Eurodesnaturalizantes

Eurodesnaturalizantes

La próxima cumbre del Consejo Europeo, que se celebrará el día 22 de mayo de 2013, tiene previsto “prestar una especial atención al modo de conseguir una  mayor eficacia en la recaudación de impuestos y en la lucha contra la evasión y al fraude fiscales con miras a reforzar la estrategia presupuestaria de los Estados miembros y profundizar el mercado interior.”

La página web de la sesión del Consejo incluye una referencia, como documento de trabajo, al “Plan de acción de la Comisión” en esta materia. Y en él, entre otros temas a los que me referiré después, hay uno apasionante y merecedor del máximo interés. En el epígrafe 13 del apartado tres (“nuevas iniciativas”) del plan de acción de la Comisión  se encuentra un “proyecto de eurodesnaturalizante para el alcohol completa o parcialmente desnaturalizado” en cuyo éxito los ciudadanos de la Unión tienen depositadas sus mejores esperanzas. Las comillas reflejan el texto literal del título de la propuesta, se lo aseguro, de modo que han leído bien ustedes.

Son tantos, en efecto, los “eurodesnaturalizantes” a los que nos hemos visto sometidos en los últimos tiempos que otro más, este referido solamente al alcohol, sin duda nos hará la vida más llevadera. Es cierto que alguien correrá el riesgo de que le sirvan un long drink a las cuatro de la madrugada todavía más “eurodesnaturalizado” de lo que acostumbra la camarera de turno, pero casi con seguridad no lo notará demasiado, ya en la fase de exaltación de la amistad previa a la entonación de los cánticos regionales característica de aquellos etílicos y agradables momentos.

### Consigna A
Indica en qué fecha se celebrará la cumbre del Consejo Europeo según el texto sobre los eurodesnaturalizantes.
### Consigna B
Señala si cada una de estas afirmaciones coincide con el texto sobre los eurodesnaturalizantes y cita las palabras que lo deciden: (i) El proyecto de eurodesnaturalizante figura en el epígrafe 13 del apartado tres del plan de acción de la Comisión. (ii) La página web de la sesión del Consejo remite al plan de acción de la Comisión como documento de trabajo. (iii) El eurodesnaturalizante propuesto se aplicaría a muchos productos además del alcohol.
### Consigna C
Prolonga el texto sobre los eurodesnaturalizantes a partir de su última oración.
Las líneas que vienen a continuación son un material aparte, independiente del texto sobre los eurodesnaturalizantes.

[Entradas de datos almacenadas]
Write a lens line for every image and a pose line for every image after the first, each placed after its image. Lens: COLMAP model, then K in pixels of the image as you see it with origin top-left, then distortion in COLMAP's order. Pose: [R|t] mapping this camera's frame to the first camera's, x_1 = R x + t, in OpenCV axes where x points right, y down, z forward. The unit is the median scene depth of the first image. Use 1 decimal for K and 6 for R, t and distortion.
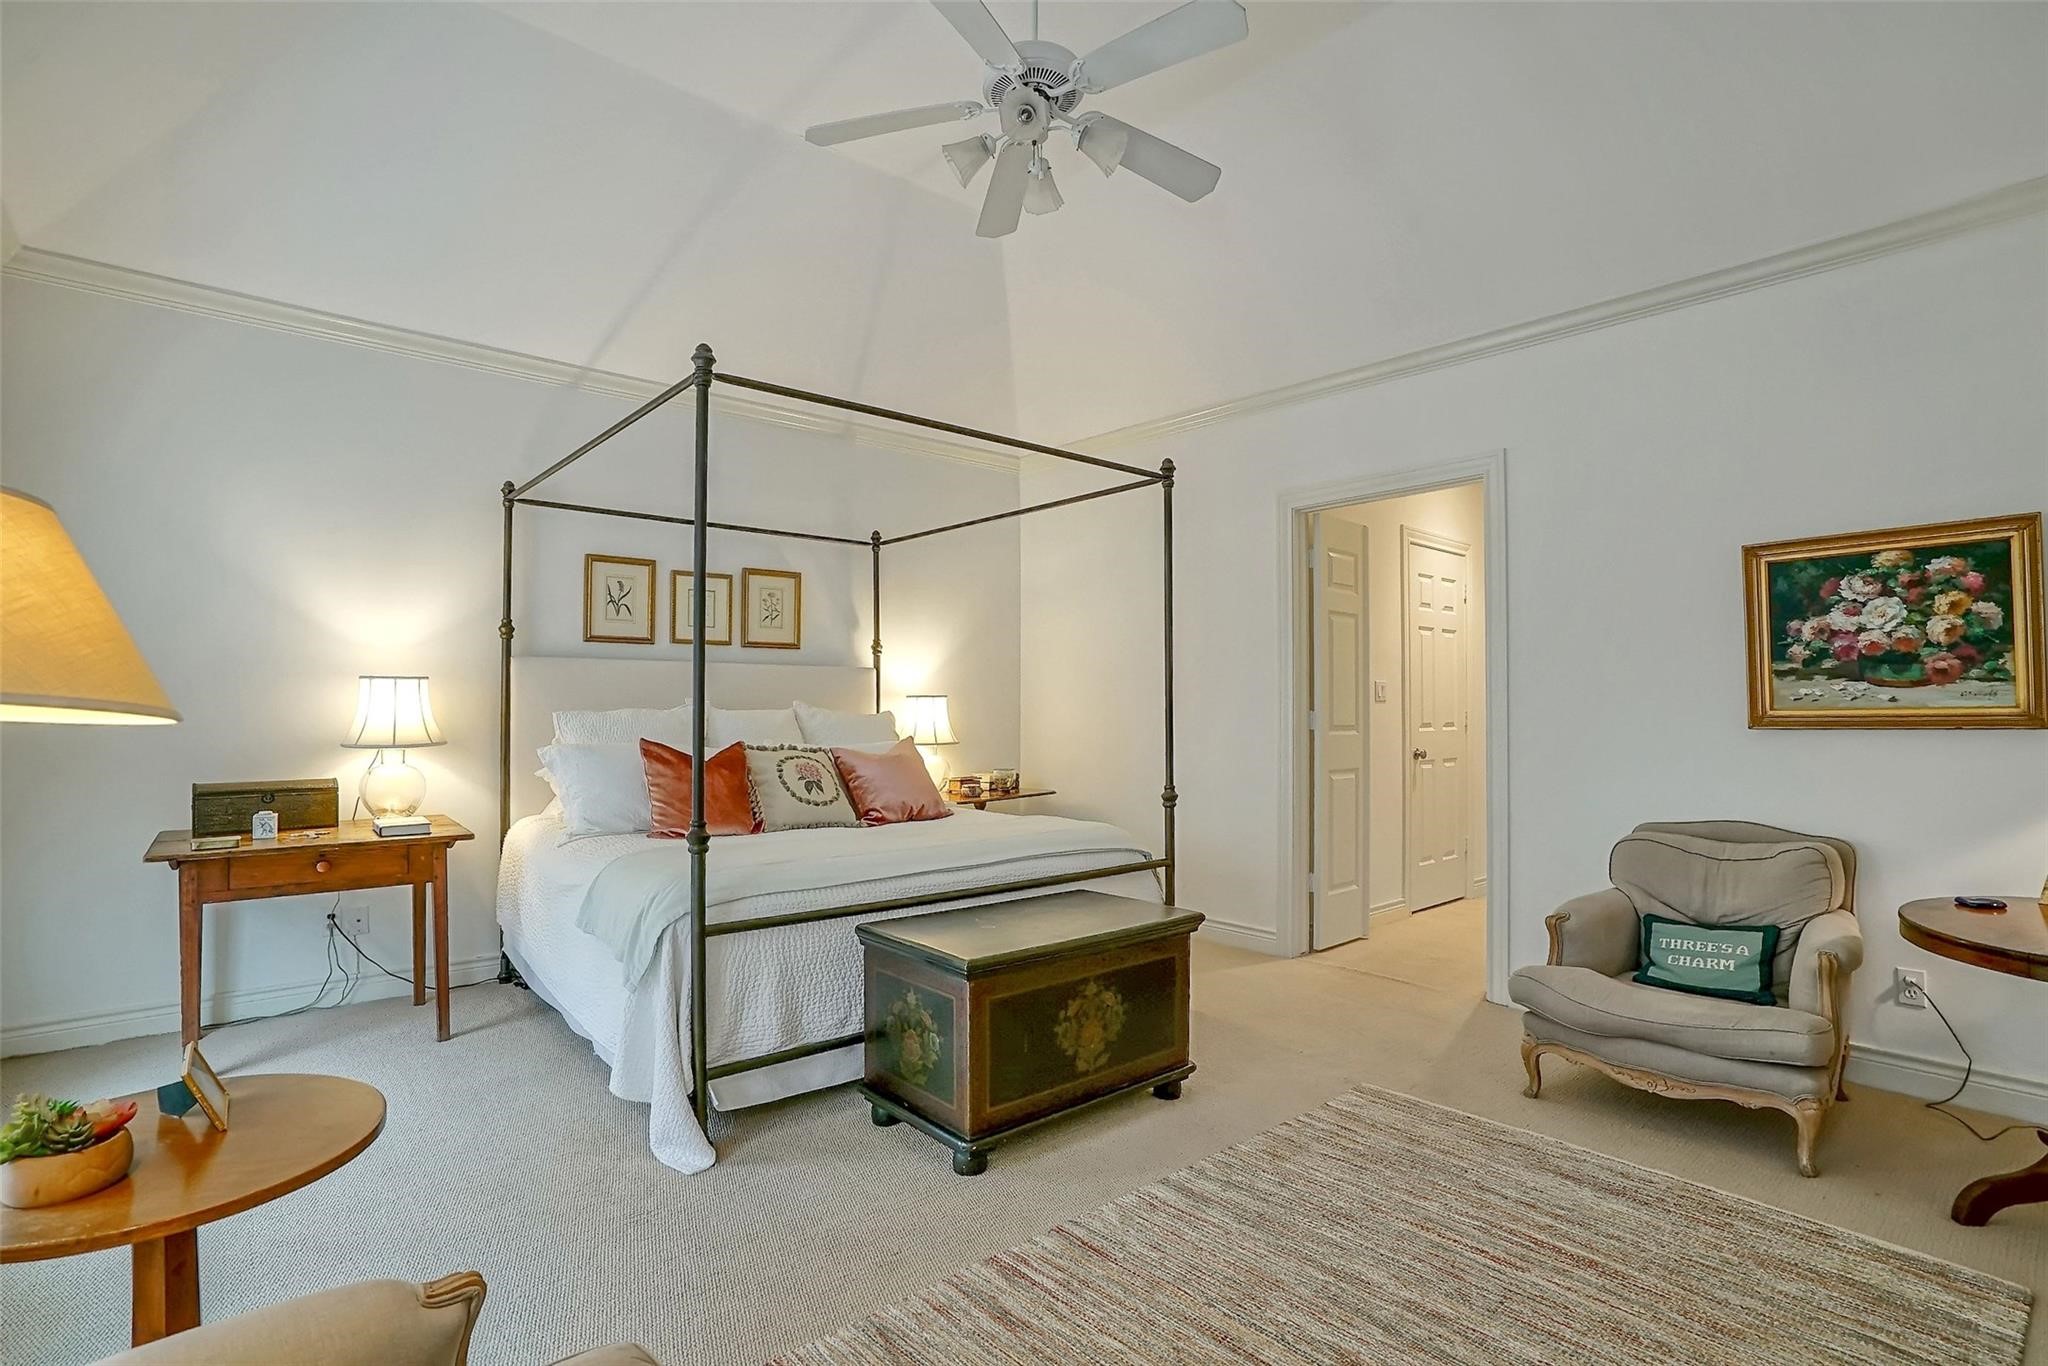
lens RADIAL K [[965.9, 0, 1044.4], [0, 965.9, 698.4], [0, 0, 1]] dist [-0.051992, 0.019272]
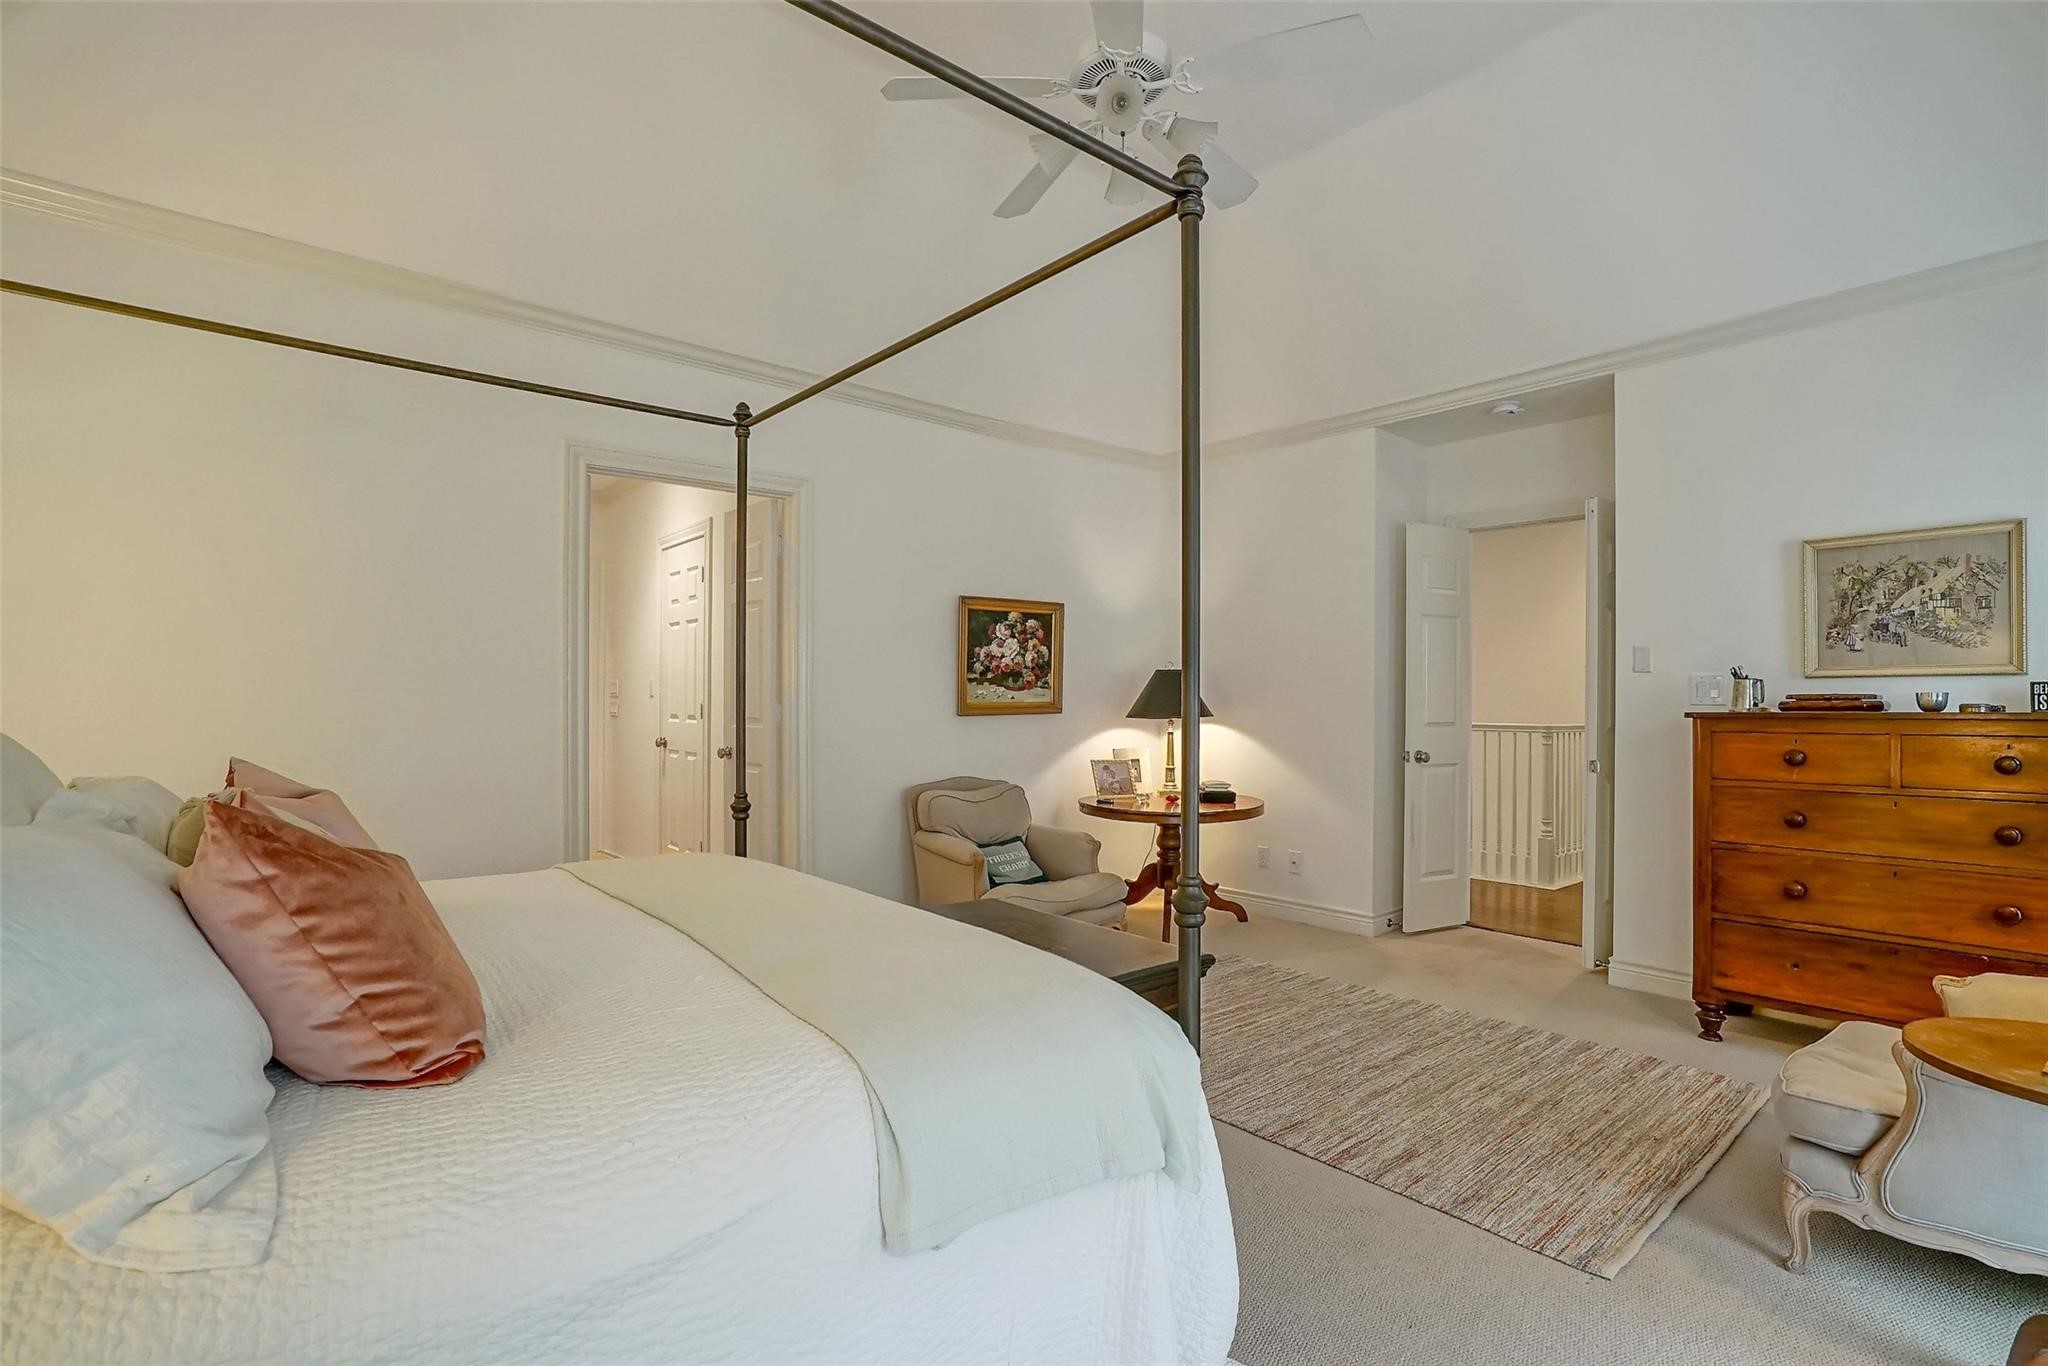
lens RADIAL K [[965.9, 0, 1004.0], [0, 965.9, 686.0], [0, 0, 1]] dist [-0.051992, 0.019272]
pose [[0.050406, 0.017765, 0.998571, -0.837903], [-0.013779, 0.999759, -0.017090, 0.009941], [-0.998634, -0.012898, 0.050639, 0.885232]]
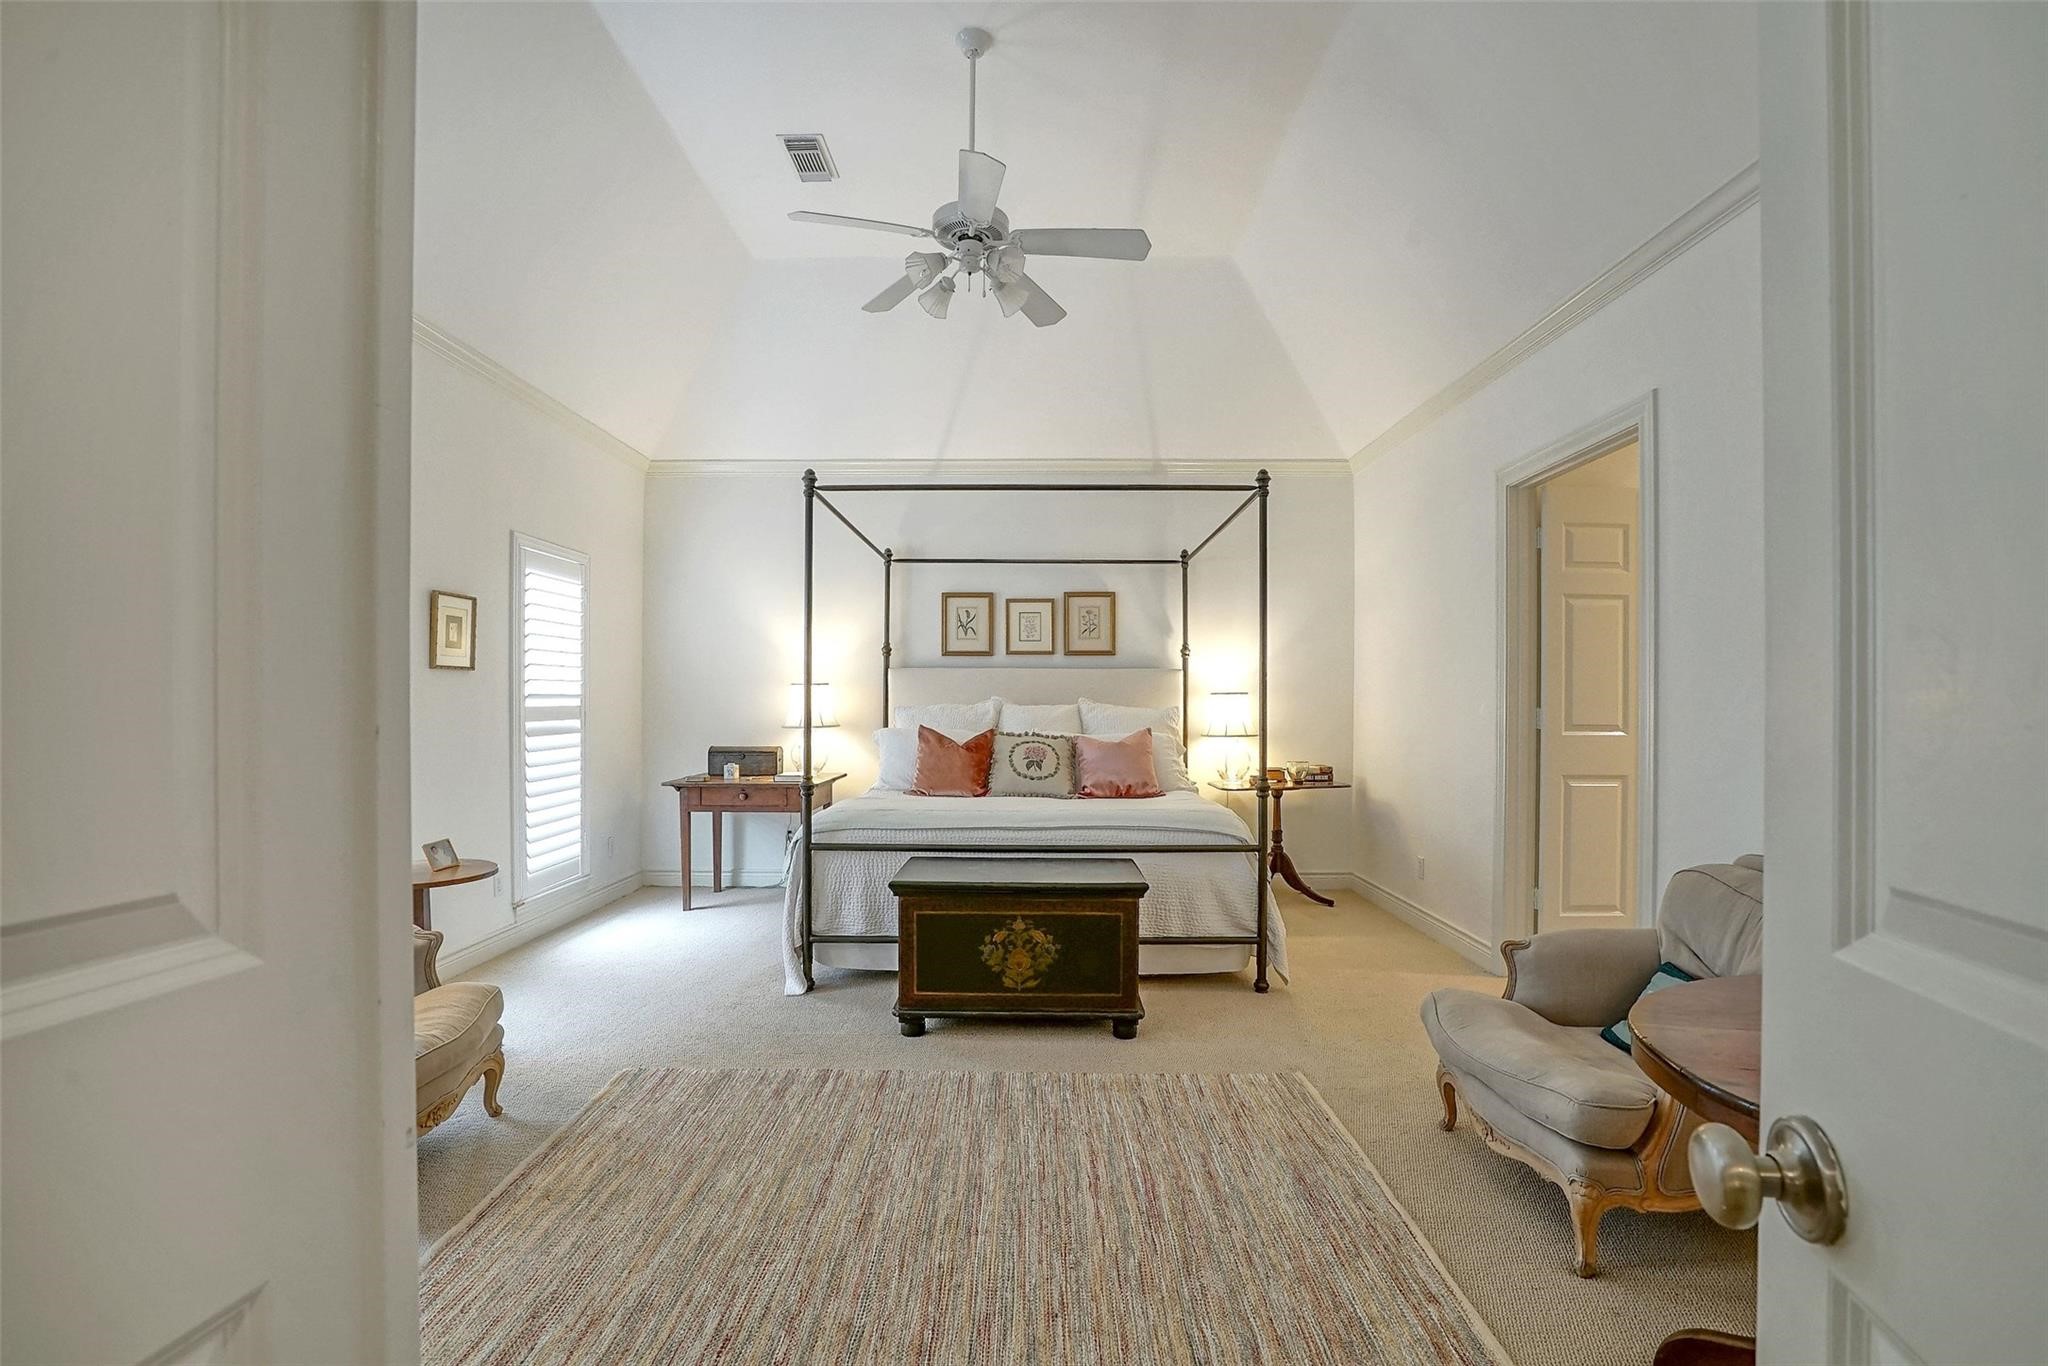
lens RADIAL K [[965.9, 0, 1081.3], [0, 965.9, 697.9], [0, 0, 1]] dist [-0.051992, 0.019272]
pose [[0.764836, -0.001344, -0.644223, 0.794532], [0.004446, 0.999985, 0.003193, -0.001790], [0.644209, -0.005307, 0.764831, 0.067765]]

### Resultado del ejercicio A
El 22 de mayo de 2013.

### Resultado del ejercicio B
(i) Sí: "En el epígrafe 13 del apartado tres (“nuevas iniciativas”) del plan de acción de la Comisión".
(ii) Sí: "La página web de la sesión del Consejo incluye una referencia, como documento de trabajo, al “Plan de acción de la Comisión”".
(iii) No: "este referido solamente al alcohol".

### Resultado del ejercicio C
En la misma cumbre, sin embargo, se va a intentar también, por enésima vez, “eurodesnaturalizar”, si se nos permite adoptar el feliz invento terminológico, una institución que para algunos países de la Unión (y, a estos efectos, Suiza es como si lo fuera) también ha venido resistiendo, como el consumo de alcohol, todos los asedios, impertérrita.

Se trata de poner coto a la falta de colaboración de ciertos Estados miembros y de ciertos “territorios europeos cuyas relaciones exteriores asume un Estado miembro” en la “lucha contra el fraude fiscal y la evasión fiscal”. Amparados en sus propias legislaciones, especialmente en las normas protectoras del secreto bancario, aquellos Estados (más bien próximos a los Alpes) o sus “territorios dependientes” (alguno de ellos a orillas del Mediterráneo) se niegan sistemáticamente, o ponen no pocas dificltades, a facilitar información de relevancia tributaria a las autoridades fiscales de los demás.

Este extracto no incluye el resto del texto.